TASK GOAL. Reproduce all entries verbatim, with nothing added or dropped.
--- DATA RECORDS ---
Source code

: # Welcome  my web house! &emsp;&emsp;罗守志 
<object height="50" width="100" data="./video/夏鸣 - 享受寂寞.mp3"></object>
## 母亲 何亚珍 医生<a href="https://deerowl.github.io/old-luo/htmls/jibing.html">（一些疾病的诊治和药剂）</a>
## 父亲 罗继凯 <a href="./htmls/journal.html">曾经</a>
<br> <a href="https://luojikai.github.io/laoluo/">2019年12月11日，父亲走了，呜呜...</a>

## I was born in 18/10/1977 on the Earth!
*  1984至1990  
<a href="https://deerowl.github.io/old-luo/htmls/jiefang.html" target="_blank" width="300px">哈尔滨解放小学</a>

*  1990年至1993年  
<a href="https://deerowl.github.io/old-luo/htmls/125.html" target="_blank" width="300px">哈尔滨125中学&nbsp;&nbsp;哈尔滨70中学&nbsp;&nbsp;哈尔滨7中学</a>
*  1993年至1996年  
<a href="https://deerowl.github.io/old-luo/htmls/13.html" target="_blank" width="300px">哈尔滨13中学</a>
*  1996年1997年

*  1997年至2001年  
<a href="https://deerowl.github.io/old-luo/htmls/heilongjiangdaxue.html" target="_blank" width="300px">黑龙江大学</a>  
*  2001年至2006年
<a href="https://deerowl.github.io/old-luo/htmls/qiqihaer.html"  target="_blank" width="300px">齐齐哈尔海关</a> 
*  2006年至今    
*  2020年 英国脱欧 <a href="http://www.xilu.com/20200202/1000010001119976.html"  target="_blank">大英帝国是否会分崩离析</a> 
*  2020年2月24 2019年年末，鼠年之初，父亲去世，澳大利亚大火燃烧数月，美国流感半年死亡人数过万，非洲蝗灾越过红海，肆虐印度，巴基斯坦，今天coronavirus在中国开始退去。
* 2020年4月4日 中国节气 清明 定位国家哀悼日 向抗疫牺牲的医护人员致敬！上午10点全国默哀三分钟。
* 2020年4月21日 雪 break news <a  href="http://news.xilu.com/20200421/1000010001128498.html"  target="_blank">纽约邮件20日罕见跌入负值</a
---
ANSWER BELOW.
Source code

: # Welcome  my web house! &emsp;&emsp;罗守志 
<object height="50" width="100" data="./video/夏鸣 - 享受寂寞.mp3"></object>
## 母亲 何亚珍 医生<a href="https://deerowl.github.io/old-luo/htmls/jibing.html">（一些疾病的诊治和药剂）</a>
## 父亲 罗继凯 <a href="./htmls/journal.html">曾经</a>
<br> <a href="https://luojikai.github.io/laoluo/">2019年12月11日，父亲走了，呜呜...</a>

## I was born in 18/10/1977 on the Earth!
*  1984至1990  
<a href="https://deerowl.github.io/old-luo/htmls/jiefang.html" target="_blank" width="300px">哈尔滨解放小学</a>

*  1990年至1993年  
<a href="https://deerowl.github.io/old-luo/htmls/125.html" target="_blank" width="300px">哈尔滨125中学&nbsp;&nbsp;哈尔滨70中学&nbsp;&nbsp;哈尔滨7中学</a>
*  1993年至1996年  
<a href="https://deerowl.github.io/old-luo/htmls/13.html" target="_blank" width="300px">哈尔滨13中学</a>
*  1996年1997年

*  1997年至2001年  
<a href="https://deerowl.github.io/old-luo/htmls/heilongjiangdaxue.html" target="_blank" width="300px">黑龙江大学</a>  
*  2001年至2006年
<a href="https://deerowl.github.io/old-luo/htmls/qiqihaer.html"  target="_blank" width="300px">齐齐哈尔海关</a> 
*  2006年至今    
*  2020年 英国脱欧 <a href="http://www.xilu.com/20200202/1000010001119976.html"  target="_blank">大英帝国是否会分崩离析</a> 
*  2020年2月24 2019年年末，鼠年之初，父亲去世，澳大利亚大火燃烧数月，美国流感半年死亡人数过万，非洲蝗灾越过红海，肆虐印度，巴基斯坦，今天coronavirus在中国开始退去。
* 2020年4月4日 中国节气 清明 定位国家哀悼日 向抗疫牺牲的医护人员致敬！上午10点全国默哀三分钟。
* 2020年4月21日 雪 break news <a  href="http://news.xilu.com/20200421/1000010001128498.html"  target="_blank">纽约邮件20日罕见跌入负值</a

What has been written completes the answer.